Department of Biomedicine, Aarhus University, Aarhus, Denmark.
PLoS One. 2012;7(5):e36658. doi: 10.1371/journal.pone.0036658. Epub 2012 May 10.
Integrins constitute a superfamily of transmembrane signaling receptors that play pivotal roles in cutaneous homeostasis by modulating cell growth and differentiation as well as inflammatory responses in the skin. Subrabasal expression of integrins α2 and/or β1 entails hyperproliferation and aberrant differentiation of keratinocytes and leads to dermal and epidermal influx of activated T-cells. The anatomical and physiological similarities between porcine and human skin make the pig a suitable model for human skin diseases. In efforts to generate a porcine model of cutaneous inflammation, we employed the Sleeping Beauty DNA transposon system for production of transgenic cloned Göttingen minipigs expressing human β1 or α2 integrin under the control of a promoter specific for subrabasal keratinocytes. Using pools of transgenic donor fibroblasts, cloning by somatic cell nuclear transfer was utilized to produce reconstructed embryos that were subsequently transferred to surrogate sows. The resulting pigs were all transgenic and harbored from one to six transgene integrants. Molecular analyses on skin biopsies and cultured keratinocytes showed ectopic expression of the human integrins and localization within the keratinocyte plasma membrane.
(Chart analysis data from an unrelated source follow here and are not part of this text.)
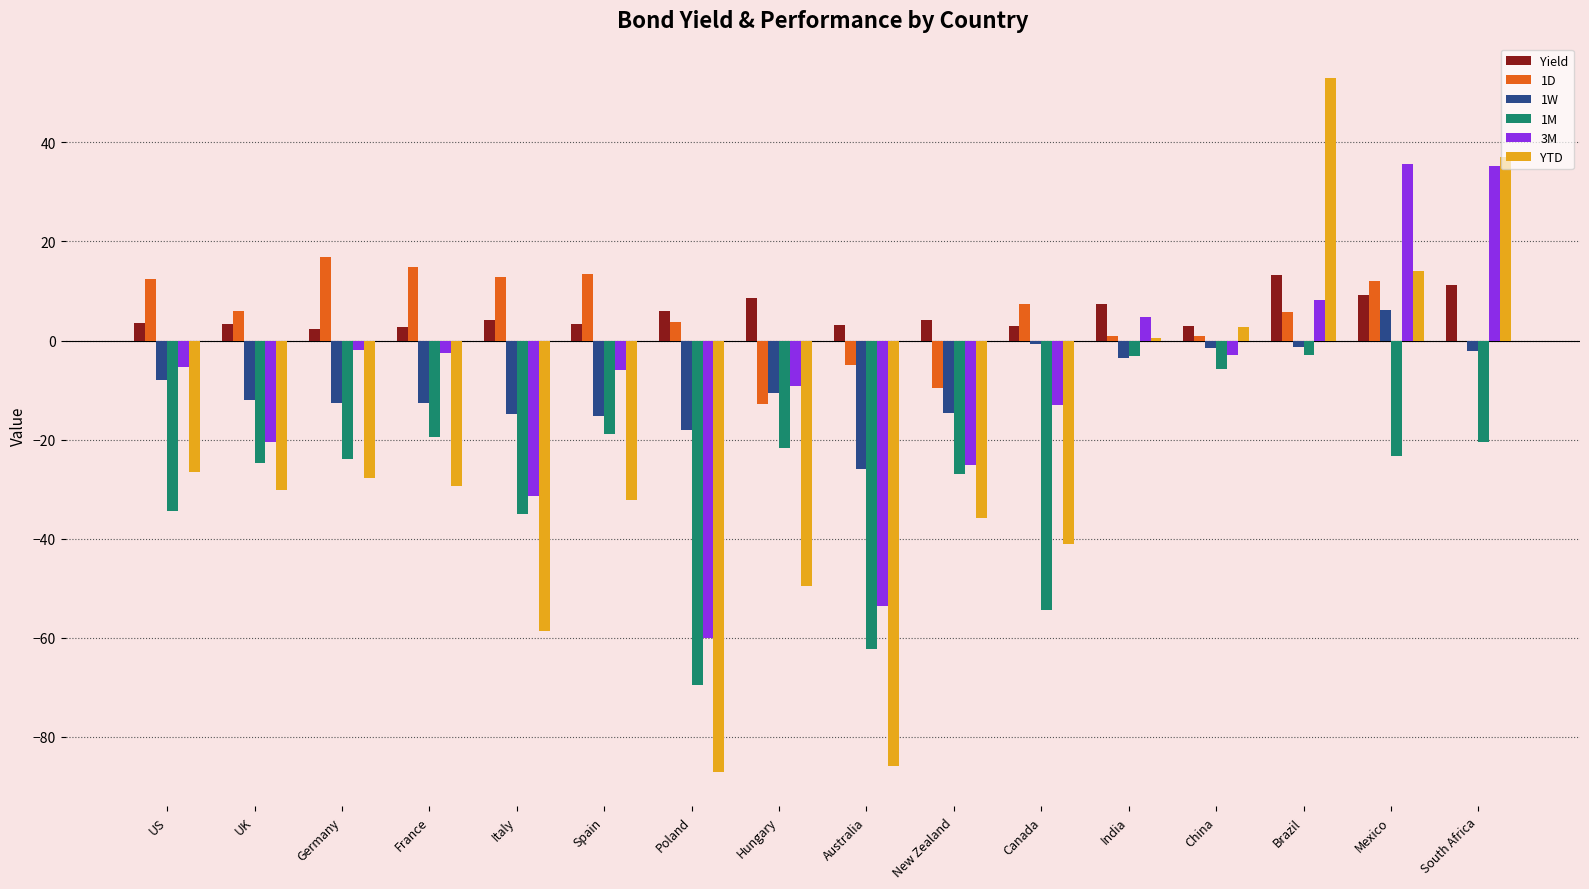

Is the value of YTD at New Zealand greater than the value of 3M at Poland?

Yes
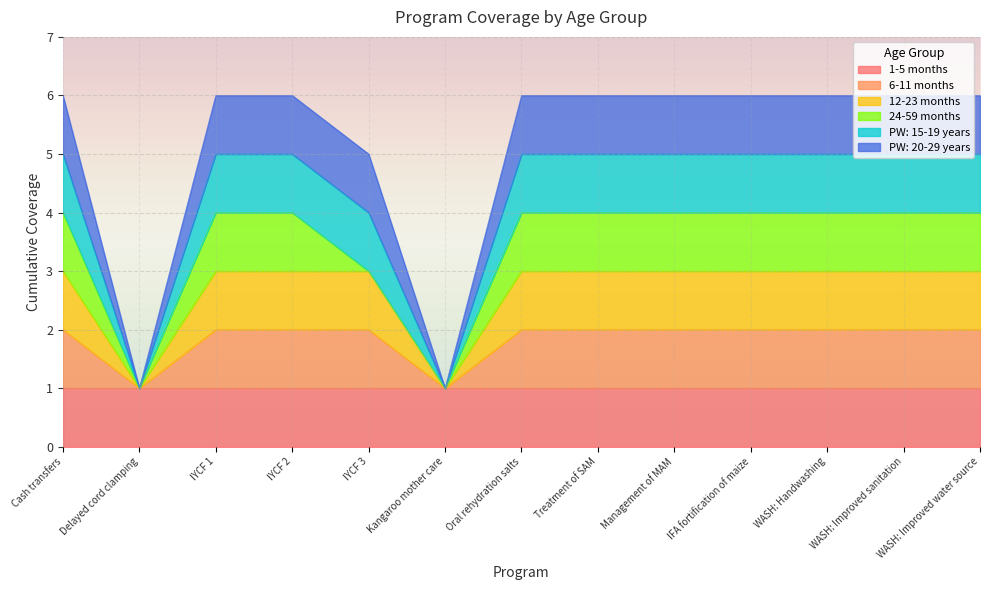

True or false: PW: 20-29 years has more than 0 interior local peaks.

False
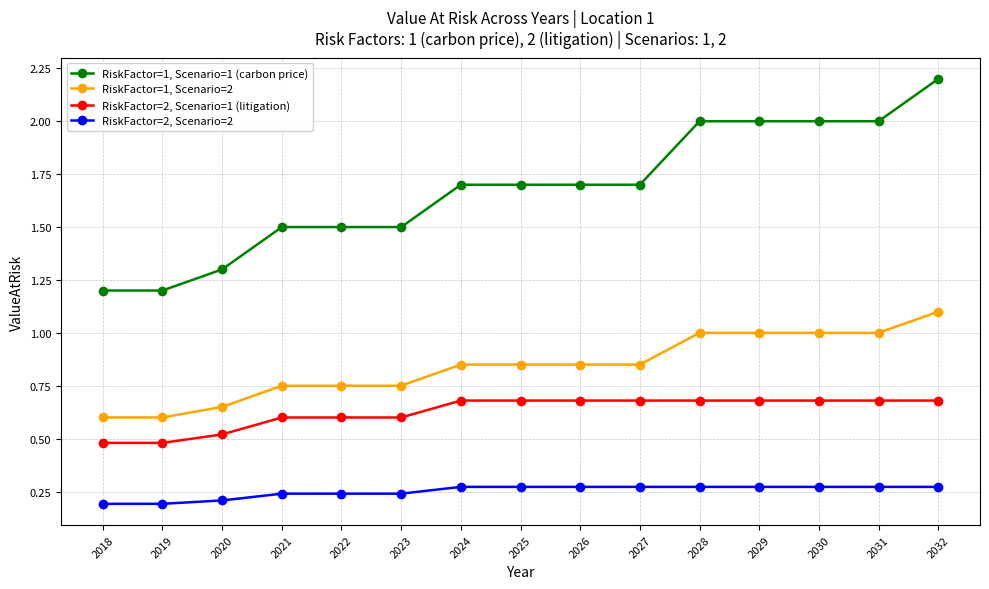

Is the value of RiskFactor=2, Scenario=2 at 2023 greater than the value of RiskFactor=2, Scenario=1 (litigation) at 2023?

No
Markers of perturbed skin homeostasis, including activation of the MAPK pathway, increased expression of the pro-inflammatory cytokine IL-1α, and enhanced expression of the transcription factor c-Fos, were identified in keratinocytes from β1 and α2 integrin-transgenic minipigs, suggesting the induction of a chronic inflammatory phenotype in the skin. Notably, cellular dysregulation obtained by overexpression of either β1 or α2 integrin occurred through different cellular signaling pathways. Our findings mark the creation of the first cloned pig models with molecular markers of skin inflammation. Despite the absence of an overt psoriatic phenotype, these animals may possess increased susceptibility to severe skin damage-induced inflammation and should be of great potential in studies aiming at the development and refinement of topical therapies for cutaneous inflammation including psoriasis.
整合素是一种跨膜信号受体超家族,通过调节皮肤细胞的生长和分化以及炎症反应,在皮肤稳态中发挥关键作用。整合素 α2 和/或 β1 的基底下表达导致角质形成细胞的过度增殖和异常分化,并导致激活的 T 细胞向真皮和表皮内浸润。猪皮肤与人类皮肤在解剖学和生理学上的相似性使得猪成为人类皮肤病的合适模型。为了建立猪的皮肤炎症模型,我们利用 Sleeping Beauty DNA 转座子系统生产转基因克隆哥廷根迷你猪,在基底下角质形成细胞特异性启动子的控制下表达人 β1 或 α2 整合素。使用转基因供体成纤维细胞池,通过体细胞核移植进行克隆,产生重构胚胎,随后将其转移到代孕母猪体内。产生的猪都是转基因的,携带 1 到 6 个转基因整合子。对皮肤活检和培养的角质形成细胞进行的分子分析显示,人整合素的异位表达并定位于角质形成细胞膜内。在β1 和 α2 整合素转基因迷你猪的角质形成细胞中发现了皮肤稳态失调的标志物,包括 MAPK 通路的激活、促炎细胞因子 IL-1α 的表达增加以及转录因子 c-Fos 的表达增强,表明皮肤中诱导了慢性炎症表型。值得注意的是,通过过度表达 β1 或 α2 整合素获得的细胞失调是通过不同的细胞信号通路发生的。我们的研究结果标志着具有皮肤炎症分子标志物的第一个克隆猪模型的创建。尽管没有明显的银屑病表型,但这些动物可能对严重皮肤损伤诱导的炎症具有更高的易感性,并且在旨在开发和改进皮肤炎症包括银屑病的局部治疗的研究中具有巨大的潜力。